- [Consigne]:
Recopiez les lignes des données, du début jusqu'à la ligne contenant « List each element's », celle-ci comprise.

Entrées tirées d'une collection
==============================

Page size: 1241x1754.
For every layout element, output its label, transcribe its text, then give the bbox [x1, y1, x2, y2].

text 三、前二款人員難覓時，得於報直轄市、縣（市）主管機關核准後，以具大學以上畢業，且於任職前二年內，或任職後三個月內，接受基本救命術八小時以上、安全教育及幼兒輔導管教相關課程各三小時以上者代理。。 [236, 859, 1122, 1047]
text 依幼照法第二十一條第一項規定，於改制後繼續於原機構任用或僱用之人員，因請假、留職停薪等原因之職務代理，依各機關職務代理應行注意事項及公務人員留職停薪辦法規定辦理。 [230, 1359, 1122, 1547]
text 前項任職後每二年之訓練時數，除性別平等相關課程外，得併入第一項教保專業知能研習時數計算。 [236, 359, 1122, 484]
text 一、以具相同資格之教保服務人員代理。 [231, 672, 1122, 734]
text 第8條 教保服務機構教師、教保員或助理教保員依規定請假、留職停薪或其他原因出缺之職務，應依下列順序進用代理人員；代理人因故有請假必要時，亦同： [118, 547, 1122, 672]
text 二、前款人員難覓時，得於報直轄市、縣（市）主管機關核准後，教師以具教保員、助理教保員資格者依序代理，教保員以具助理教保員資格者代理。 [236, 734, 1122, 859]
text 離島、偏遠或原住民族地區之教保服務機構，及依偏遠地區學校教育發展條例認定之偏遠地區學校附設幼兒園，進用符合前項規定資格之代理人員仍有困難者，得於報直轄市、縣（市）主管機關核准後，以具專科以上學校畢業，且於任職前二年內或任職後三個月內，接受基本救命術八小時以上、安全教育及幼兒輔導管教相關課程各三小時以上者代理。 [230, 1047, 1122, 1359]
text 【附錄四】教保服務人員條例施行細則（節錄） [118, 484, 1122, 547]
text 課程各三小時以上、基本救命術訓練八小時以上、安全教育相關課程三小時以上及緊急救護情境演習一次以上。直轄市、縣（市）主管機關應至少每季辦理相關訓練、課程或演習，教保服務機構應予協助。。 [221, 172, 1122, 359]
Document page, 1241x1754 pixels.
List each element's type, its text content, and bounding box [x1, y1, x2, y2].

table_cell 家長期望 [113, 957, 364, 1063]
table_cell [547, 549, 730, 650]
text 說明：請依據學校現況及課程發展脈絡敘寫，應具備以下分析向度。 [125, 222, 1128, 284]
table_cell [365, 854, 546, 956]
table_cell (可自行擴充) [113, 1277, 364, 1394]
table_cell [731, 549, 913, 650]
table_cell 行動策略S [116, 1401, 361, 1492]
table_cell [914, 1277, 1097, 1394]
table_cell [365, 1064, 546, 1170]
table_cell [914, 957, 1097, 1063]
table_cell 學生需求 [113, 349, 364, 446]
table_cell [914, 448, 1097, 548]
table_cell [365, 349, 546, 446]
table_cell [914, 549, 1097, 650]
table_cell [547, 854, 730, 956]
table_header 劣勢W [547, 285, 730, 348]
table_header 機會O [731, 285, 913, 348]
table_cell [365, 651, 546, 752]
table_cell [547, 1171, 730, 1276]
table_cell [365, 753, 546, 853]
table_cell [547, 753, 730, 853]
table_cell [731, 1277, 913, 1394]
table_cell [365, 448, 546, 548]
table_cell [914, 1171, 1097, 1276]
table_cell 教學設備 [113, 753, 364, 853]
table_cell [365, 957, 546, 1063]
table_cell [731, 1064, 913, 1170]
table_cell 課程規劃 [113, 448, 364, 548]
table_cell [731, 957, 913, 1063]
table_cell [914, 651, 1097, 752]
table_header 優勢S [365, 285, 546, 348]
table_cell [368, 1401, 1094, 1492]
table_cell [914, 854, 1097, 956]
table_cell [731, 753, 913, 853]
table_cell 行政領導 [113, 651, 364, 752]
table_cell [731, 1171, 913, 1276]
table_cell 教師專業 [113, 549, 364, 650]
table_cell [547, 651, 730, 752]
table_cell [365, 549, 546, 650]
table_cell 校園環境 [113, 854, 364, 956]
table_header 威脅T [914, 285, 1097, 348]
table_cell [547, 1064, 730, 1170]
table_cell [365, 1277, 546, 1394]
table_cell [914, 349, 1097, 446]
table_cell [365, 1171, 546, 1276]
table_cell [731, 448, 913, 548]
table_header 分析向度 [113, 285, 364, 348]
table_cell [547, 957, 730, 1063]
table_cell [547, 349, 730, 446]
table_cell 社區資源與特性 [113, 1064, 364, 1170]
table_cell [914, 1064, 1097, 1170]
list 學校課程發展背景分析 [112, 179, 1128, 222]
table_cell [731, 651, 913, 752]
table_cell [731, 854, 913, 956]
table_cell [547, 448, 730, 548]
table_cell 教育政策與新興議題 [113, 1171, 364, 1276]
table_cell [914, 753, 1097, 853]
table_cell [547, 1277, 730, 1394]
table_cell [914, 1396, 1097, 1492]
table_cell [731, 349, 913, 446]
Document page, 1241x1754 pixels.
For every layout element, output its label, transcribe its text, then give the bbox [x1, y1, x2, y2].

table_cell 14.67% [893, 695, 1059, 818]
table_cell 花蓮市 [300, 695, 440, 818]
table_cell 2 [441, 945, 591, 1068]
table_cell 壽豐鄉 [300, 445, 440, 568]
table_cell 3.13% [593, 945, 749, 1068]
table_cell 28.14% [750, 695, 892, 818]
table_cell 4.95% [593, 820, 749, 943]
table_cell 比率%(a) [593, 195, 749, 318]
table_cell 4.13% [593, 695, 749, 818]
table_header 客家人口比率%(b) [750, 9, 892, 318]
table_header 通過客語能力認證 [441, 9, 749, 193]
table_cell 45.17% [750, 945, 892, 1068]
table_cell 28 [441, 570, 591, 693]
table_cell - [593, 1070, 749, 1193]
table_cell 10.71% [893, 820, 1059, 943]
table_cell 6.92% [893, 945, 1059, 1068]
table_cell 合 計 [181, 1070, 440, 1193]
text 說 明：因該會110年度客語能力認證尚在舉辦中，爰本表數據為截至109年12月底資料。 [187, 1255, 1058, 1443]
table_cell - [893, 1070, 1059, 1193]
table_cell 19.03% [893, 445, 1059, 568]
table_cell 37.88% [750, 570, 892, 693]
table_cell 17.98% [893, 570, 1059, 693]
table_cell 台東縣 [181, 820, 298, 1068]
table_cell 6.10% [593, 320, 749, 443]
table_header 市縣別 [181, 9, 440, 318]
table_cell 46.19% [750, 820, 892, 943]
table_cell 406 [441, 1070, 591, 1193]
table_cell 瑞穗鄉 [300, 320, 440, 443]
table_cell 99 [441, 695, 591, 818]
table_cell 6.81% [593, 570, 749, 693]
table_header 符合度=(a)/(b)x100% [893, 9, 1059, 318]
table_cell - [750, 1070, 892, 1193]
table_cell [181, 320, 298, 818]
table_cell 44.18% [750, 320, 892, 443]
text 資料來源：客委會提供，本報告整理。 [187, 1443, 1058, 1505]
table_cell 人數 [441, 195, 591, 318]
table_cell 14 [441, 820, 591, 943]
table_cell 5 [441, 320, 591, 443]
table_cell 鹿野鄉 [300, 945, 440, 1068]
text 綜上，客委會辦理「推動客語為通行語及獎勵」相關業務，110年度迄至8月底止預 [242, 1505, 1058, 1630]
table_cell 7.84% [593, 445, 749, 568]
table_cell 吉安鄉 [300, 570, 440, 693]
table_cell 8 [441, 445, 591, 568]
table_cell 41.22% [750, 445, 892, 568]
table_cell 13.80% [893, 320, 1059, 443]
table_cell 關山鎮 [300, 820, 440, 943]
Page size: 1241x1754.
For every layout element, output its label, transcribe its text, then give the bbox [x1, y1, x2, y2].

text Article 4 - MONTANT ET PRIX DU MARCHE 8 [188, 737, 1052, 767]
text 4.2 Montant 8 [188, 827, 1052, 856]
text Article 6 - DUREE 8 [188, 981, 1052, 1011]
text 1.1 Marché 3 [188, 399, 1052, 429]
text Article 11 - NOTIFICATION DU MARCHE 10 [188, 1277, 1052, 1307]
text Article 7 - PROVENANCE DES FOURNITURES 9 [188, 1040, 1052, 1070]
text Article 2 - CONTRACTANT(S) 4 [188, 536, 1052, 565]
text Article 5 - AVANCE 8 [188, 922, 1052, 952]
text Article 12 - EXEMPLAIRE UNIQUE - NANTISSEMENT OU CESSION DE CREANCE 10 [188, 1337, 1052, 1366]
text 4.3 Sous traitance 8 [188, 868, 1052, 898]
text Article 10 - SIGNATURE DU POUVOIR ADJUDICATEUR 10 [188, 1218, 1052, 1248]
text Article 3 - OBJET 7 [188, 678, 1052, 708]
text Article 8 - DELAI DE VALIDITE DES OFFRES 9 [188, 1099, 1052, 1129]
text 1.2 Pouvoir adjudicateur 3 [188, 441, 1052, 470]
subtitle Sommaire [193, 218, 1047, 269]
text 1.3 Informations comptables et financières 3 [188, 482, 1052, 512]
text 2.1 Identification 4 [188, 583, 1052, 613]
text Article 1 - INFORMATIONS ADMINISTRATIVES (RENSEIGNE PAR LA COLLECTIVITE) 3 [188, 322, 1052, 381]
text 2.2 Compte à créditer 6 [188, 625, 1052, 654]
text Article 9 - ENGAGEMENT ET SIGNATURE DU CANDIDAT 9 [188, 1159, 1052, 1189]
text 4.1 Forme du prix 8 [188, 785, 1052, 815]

==============================

- [Réponse à la consigne]:
Page size: 1241x1754.
For every layout element, output its label, transcribe its text, then give the bbox [x1, y1, x2, y2].

text 三、前二款人員難覓時，得於報直轄市、縣（市）主管機關核准後，以具大學以上畢業，且於任職前二年內，或任職後三個月內，接受基本救命術八小時以上、安全教育及幼兒輔導管教相關課程各三小時以上者代理。。 [236, 859, 1122, 1047]
text 依幼照法第二十一條第一項規定，於改制後繼續於原機構任用或僱用之人員，因請假、留職停薪等原因之職務代理，依各機關職務代理應行注意事項及公務人員留職停薪辦法規定辦理。 [230, 1359, 1122, 1547]
text 前項任職後每二年之訓練時數，除性別平等相關課程外，得併入第一項教保專業知能研習時數計算。 [236, 359, 1122, 484]
text 一、以具相同資格之教保服務人員代理。 [231, 672, 1122, 734]
text 第8條 教保服務機構教師、教保員或助理教保員依規定請假、留職停薪或其他原因出缺之職務，應依下列順序進用代理人員；代理人因故有請假必要時，亦同： [118, 547, 1122, 672]
text 二、前款人員難覓時，得於報直轄市、縣（市）主管機關核准後，教師以具教保員、助理教保員資格者依序代理，教保員以具助理教保員資格者代理。 [236, 734, 1122, 859]
text 離島、偏遠或原住民族地區之教保服務機構，及依偏遠地區學校教育發展條例認定之偏遠地區學校附設幼兒園，進用符合前項規定資格之代理人員仍有困難者，得於報直轄市、縣（市）主管機關核准後，以具專科以上學校畢業，且於任職前二年內或任職後三個月內，接受基本救命術八小時以上、安全教育及幼兒輔導管教相關課程各三小時以上者代理。 [230, 1047, 1122, 1359]
text 【附錄四】教保服務人員條例施行細則（節錄） [118, 484, 1122, 547]
text 課程各三小時以上、基本救命術訓練八小時以上、安全教育相關課程三小時以上及緊急救護情境演習一次以上。直轄市、縣（市）主管機關應至少每季辦理相關訓練、課程或演習，教保服務機構應予協助。。 [221, 172, 1122, 359]
Document page, 1241x1754 pixels.
List each element's type, its text content, and bounding box [x1, y1, x2, y2].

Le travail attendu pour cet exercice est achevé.